Alan Ferguson, FIFA’s head of pitches, previously told me he knew making a consistent field for World Cup 2026 was the biggest challenge. So in June 2022, FIFA’s Pitch Management Team implemented a research project, partnering with the University of Tennessee and Michigan State University, to help create a uniform pitch across three times zones, three countries and three unique climatic regions.

The biggest move was FIFA creating shallow-stitching technology, enabling grass pitches no matter the existing surface. In Vancouver, that means over top the concrete floor and existing artificial turf, there’s thin layers of thousands of tons of material. First came a membrane, then a drainage layer, a ventilation system with irrigation and a root zone in a sand and soil mixture. It was all rolled and consolidated before the sod—or turf—was laid. Every bit of it was sourced in Canada, with the grass grown at a local turf farm, Abbotsford’s Bos Seed Farm, roughly 50 miles from the stadium.

Chris May, BC Place general manager, tells me the field is more than a pitch, “it’s a highly technical system with automatic irrigation, layered drainage, integrated vacuum and ventilation and grow lights.”

The installation took roughly two weeks, requiring coordination to bring in the material needed at the downtown stadium.

The result features an engineered mix of Kentucky bluegrass and perennial ryegrass, developed to thrive in Vancouver, with poly-based synthetic fibers woven in. Frith says there’s roughly a 5% coverage of the hybrid fiber, making it “still very much a grass pitch that has the hybrid element.”

For Vancouver, the ryegrass takes center stage, better suited to the Vancouver climate (southern stadiums may go heavier in Kentucky bluegrass). Frith says they will add ryegrass seed every week to keep the turf strong. The synthetic material helps with durability.

The daily maintenance of the pitch includes a mix of natural sunlight—when available—and grow lights. BC Place features a retractable roof, which allows for natural sunlight on roughly 65% of the pitch, with the southwest corner shaded and requiring grow light coverage. “Having the roof open makes a massive difference in here,” Frith says from the venue. “Today has a lot fresher feel with the roof being open.” The roof will close for games and open, as the weather allows, between events.

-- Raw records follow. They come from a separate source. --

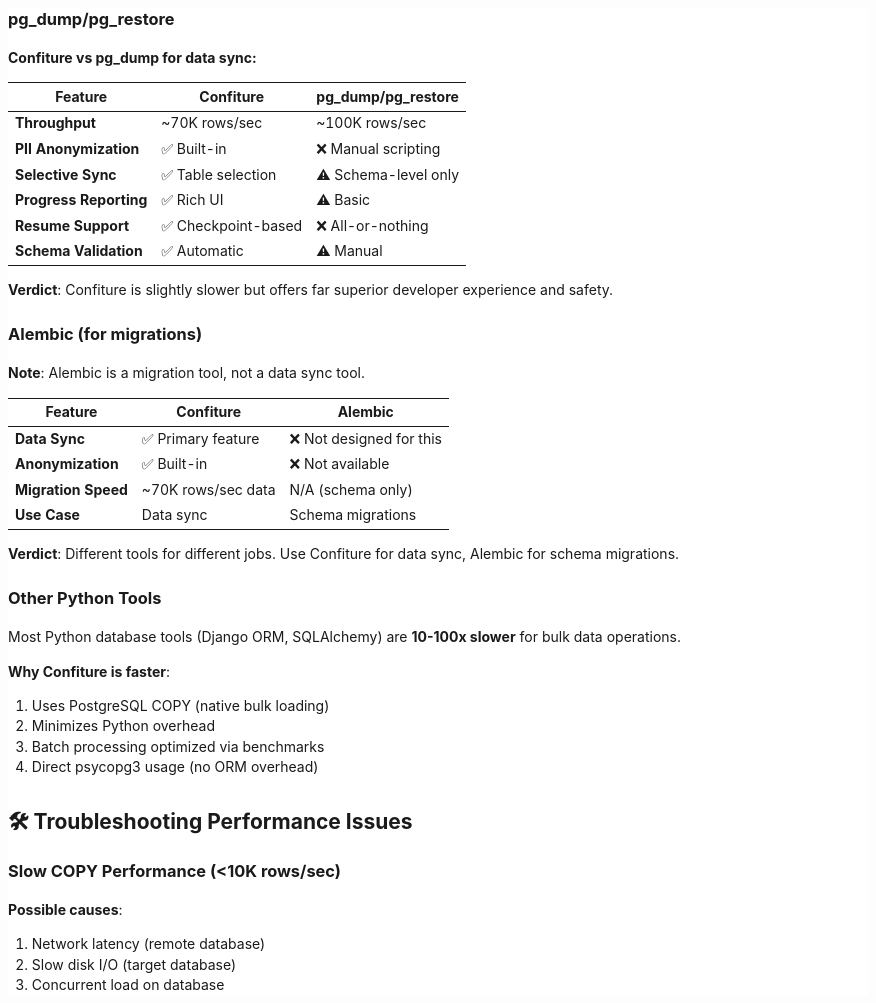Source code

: ### pg_dump/pg_restore

**Confiture vs pg_dump for data sync:**

| Feature | Confiture | pg_dump/pg_restore |
|---------|-----------|-------------------|
| **Throughput** | ~70K rows/sec | ~100K rows/sec |
| **PII Anonymization** | ✅ Built-in | ❌ Manual scripting |
| **Selective Sync** | ✅ Table selection | ⚠️ Schema-level only |
| **Progress Reporting** | ✅ Rich UI | ⚠️ Basic |
| **Resume Support** | ✅ Checkpoint-based | ❌ All-or-nothing |
| **Schema Validation** | ✅ Automatic | ⚠️ Manual |

**Verdict**: Confiture is slightly slower but offers far superior developer experience and safety.

### Alembic (for migrations)

**Note**: Alembic is a migration tool, not a data sync tool.

| Feature | Confiture | Alembic |
|---------|-----------|---------|
| **Data Sync** | ✅ Primary feature | ❌ Not designed for this |
| **Anonymization** | ✅ Built-in | ❌ Not available |
| **Migration Speed** | ~70K rows/sec data | N/A (schema only) |
| **Use Case** | Data sync | Schema migrations |

**Verdict**: Different tools for different jobs. Use Confiture for data sync, Alembic for schema migrations.

### Other Python Tools

Most Python database tools (Django ORM, SQLAlchemy) are **10-100x slower** for bulk data operations.

**Why Confiture is faster**:
1. Uses PostgreSQL COPY (native bulk loading)
2. Minimizes Python overhead
3. Batch processing optimized via benchmarks
4. Direct psycopg3 usage (no ORM overhead)

## 🛠️ Troubleshooting Performance Issues

### Slow COPY Performance (<10K rows/sec)

**Possible causes**:
1. Network latency (remote database)
2. Slow disk I/O (target database)
3. Concurrent load on database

When the roof closes, the grow lights remain on the field, running for 16 hours per day to mimic a full day of sunshine, exactly what the plant is used to and desires. “The batteries of the plant get charged up in those 16 hours,” Frith says.

The field crew tests the pitch daily for hardness, traction and moisture levels. Based on testing, the team determines how much water the turf receives. All watering comes from the in-pitch irrigation system. During the early maintenance period, Frith says they kept the water levels lower to encourage the development of the grass and roots and as they moved toward games they built moisture levels up. Watering comes immediately following the final cutting the day before a game.

Crews have windows on match day of when they can water, including before kickoff, at hydration breaks and halftime, keeping the grass wet during play—a FIFA requirement—to ensure the ball rolls smoothy. The closed roof also helps hold moisture in.

The focus on turf comes years in the making—and growing—all to ensure 90-minute stretches of readiness while the world watches.